■ WORK REQUIRED
Retype the data in its entirety, with no word changed.

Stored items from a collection
- - - -

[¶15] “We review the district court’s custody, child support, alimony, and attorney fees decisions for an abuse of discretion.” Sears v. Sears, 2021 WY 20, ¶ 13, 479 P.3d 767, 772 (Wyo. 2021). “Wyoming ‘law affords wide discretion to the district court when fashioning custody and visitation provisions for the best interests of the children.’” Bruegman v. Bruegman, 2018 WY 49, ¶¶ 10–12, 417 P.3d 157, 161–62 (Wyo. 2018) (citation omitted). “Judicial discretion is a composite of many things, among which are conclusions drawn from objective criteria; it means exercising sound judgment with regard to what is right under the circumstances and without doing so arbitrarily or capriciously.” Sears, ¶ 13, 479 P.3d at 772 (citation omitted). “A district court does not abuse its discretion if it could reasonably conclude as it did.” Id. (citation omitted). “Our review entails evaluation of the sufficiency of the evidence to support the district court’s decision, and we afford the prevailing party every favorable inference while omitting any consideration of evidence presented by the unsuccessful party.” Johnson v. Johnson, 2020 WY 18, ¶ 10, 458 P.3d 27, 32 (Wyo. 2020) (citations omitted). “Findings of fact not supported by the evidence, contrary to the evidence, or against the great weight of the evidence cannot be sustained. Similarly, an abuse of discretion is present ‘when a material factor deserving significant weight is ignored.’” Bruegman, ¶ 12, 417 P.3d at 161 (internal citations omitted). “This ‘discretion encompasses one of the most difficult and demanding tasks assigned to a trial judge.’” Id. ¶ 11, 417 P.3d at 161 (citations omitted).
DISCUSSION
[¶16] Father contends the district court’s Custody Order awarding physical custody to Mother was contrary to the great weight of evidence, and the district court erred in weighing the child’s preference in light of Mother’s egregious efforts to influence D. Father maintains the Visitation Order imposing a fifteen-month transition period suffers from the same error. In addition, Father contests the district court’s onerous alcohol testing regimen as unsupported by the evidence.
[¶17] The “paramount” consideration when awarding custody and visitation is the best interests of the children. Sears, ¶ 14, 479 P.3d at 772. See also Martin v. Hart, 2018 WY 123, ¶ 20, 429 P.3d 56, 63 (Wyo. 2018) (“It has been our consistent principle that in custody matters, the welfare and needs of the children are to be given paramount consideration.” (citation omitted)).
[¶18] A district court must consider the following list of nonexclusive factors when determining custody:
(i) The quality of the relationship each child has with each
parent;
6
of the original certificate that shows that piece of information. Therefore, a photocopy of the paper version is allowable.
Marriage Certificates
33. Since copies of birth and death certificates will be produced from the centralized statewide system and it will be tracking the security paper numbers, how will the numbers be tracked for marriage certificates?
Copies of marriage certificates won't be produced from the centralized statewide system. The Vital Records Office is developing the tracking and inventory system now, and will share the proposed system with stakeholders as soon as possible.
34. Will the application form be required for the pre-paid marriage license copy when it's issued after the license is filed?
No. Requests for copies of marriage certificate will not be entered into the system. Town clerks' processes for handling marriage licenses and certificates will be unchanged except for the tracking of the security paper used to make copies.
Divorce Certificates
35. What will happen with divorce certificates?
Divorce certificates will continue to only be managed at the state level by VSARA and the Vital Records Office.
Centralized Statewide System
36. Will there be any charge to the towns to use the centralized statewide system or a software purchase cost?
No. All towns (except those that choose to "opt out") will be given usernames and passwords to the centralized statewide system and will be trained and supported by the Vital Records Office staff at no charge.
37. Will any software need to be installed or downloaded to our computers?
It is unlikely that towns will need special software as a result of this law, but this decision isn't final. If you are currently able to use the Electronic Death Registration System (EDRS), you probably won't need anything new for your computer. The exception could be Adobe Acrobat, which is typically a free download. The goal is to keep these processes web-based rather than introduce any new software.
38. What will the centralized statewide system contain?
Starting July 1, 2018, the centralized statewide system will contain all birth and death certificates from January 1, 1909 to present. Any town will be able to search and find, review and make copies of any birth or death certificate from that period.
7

- - - -

■ WRITTEN RESPONSE
[¶15] “We review the district court’s custody, child support, alimony, and attorney fees decisions for an abuse of discretion.” Sears v. Sears, 2021 WY 20, ¶ 13, 479 P.3d 767, 772 (Wyo. 2021). “Wyoming ‘law affords wide discretion to the district court when fashioning custody and visitation provisions for the best interests of the children.’” Bruegman v. Bruegman, 2018 WY 49, ¶¶ 10–12, 417 P.3d 157, 161–62 (Wyo. 2018) (citation omitted). “Judicial discretion is a composite of many things, among which are conclusions drawn from objective criteria; it means exercising sound judgment with regard to what is right under the circumstances and without doing so arbitrarily or capriciously.” Sears, ¶ 13, 479 P.3d at 772 (citation omitted). “A district court does not abuse its discretion if it could reasonably conclude as it did.” Id. (citation omitted). “Our review entails evaluation of the sufficiency of the evidence to support the district court’s decision, and we afford the prevailing party every favorable inference while omitting any consideration of evidence presented by the unsuccessful party.” Johnson v. Johnson, 2020 WY 18, ¶ 10, 458 P.3d 27, 32 (Wyo. 2020) (citations omitted). “Findings of fact not supported by the evidence, contrary to the evidence, or against the great weight of the evidence cannot be sustained. Similarly, an abuse of discretion is present ‘when a material factor deserving significant weight is ignored.’” Bruegman, ¶ 12, 417 P.3d at 161 (internal citations omitted). “This ‘discretion encompasses one of the most difficult and demanding tasks assigned to a trial judge.’” Id. ¶ 11, 417 P.3d at 161 (citations omitted).
DISCUSSION
[¶16] Father contends the district court’s Custody Order awarding physical custody to Mother was contrary to the great weight of evidence, and the district court erred in weighing the child’s preference in light of Mother’s egregious efforts to influence D. Father maintains the Visitation Order imposing a fifteen-month transition period suffers from the same error. In addition, Father contests the district court’s onerous alcohol testing regimen as unsupported by the evidence.
[¶17] The “paramount” consideration when awarding custody and visitation is the best interests of the children. Sears, ¶ 14, 479 P.3d at 772. See also Martin v. Hart, 2018 WY 123, ¶ 20, 429 P.3d 56, 63 (Wyo. 2018) (“It has been our consistent principle that in custody matters, the welfare and needs of the children are to be given paramount consideration.” (citation omitted)).
[¶18] A district court must consider the following list of nonexclusive factors when determining custody:
(i) The quality of the relationship each child has with each
parent;
6
of the original certificate that shows that piece of information. Therefore, a photocopy of the paper version is allowable.
Marriage Certificates
33. Since copies of birth and death certificates will be produced from the centralized statewide system and it will be tracking the security paper numbers, how will the numbers be tracked for marriage certificates?
Copies of marriage certificates won't be produced from the centralized statewide system. The Vital Records Office is developing the tracking and inventory system now, and will share the proposed system with stakeholders as soon as possible.
34. Will the application form be required for the pre-paid marriage license copy when it's issued after the license is filed?
No. Requests for copies of marriage certificate will not be entered into the system. Town clerks' processes for handling marriage licenses and certificates will be unchanged except for the tracking of the security paper used to make copies.
Divorce Certificates
35. What will happen with divorce certificates?
Divorce certificates will continue to only be managed at the state level by VSARA and the Vital Records Office.
Centralized Statewide System
36. Will there be any charge to the towns to use the centralized statewide system or a software purchase cost?
No. All towns (except those that choose to "opt out") will be given usernames and passwords to the centralized statewide system and will be trained and supported by the Vital Records Office staff at no charge.
37. Will any software need to be installed or downloaded to our computers?
It is unlikely that towns will need special software as a result of this law, but this decision isn't final. If you are currently able to use the Electronic Death Registration System (EDRS), you probably won't need anything new for your computer. The exception could be Adobe Acrobat, which is typically a free download. The goal is to keep these processes web-based rather than introduce any new software.
38. What will the centralized statewide system contain?
Starting July 1, 2018, the centralized statewide system will contain all birth and death certificates from January 1, 1909 to present. Any town will be able to search and find, review and make copies of any birth or death certificate from that period.
7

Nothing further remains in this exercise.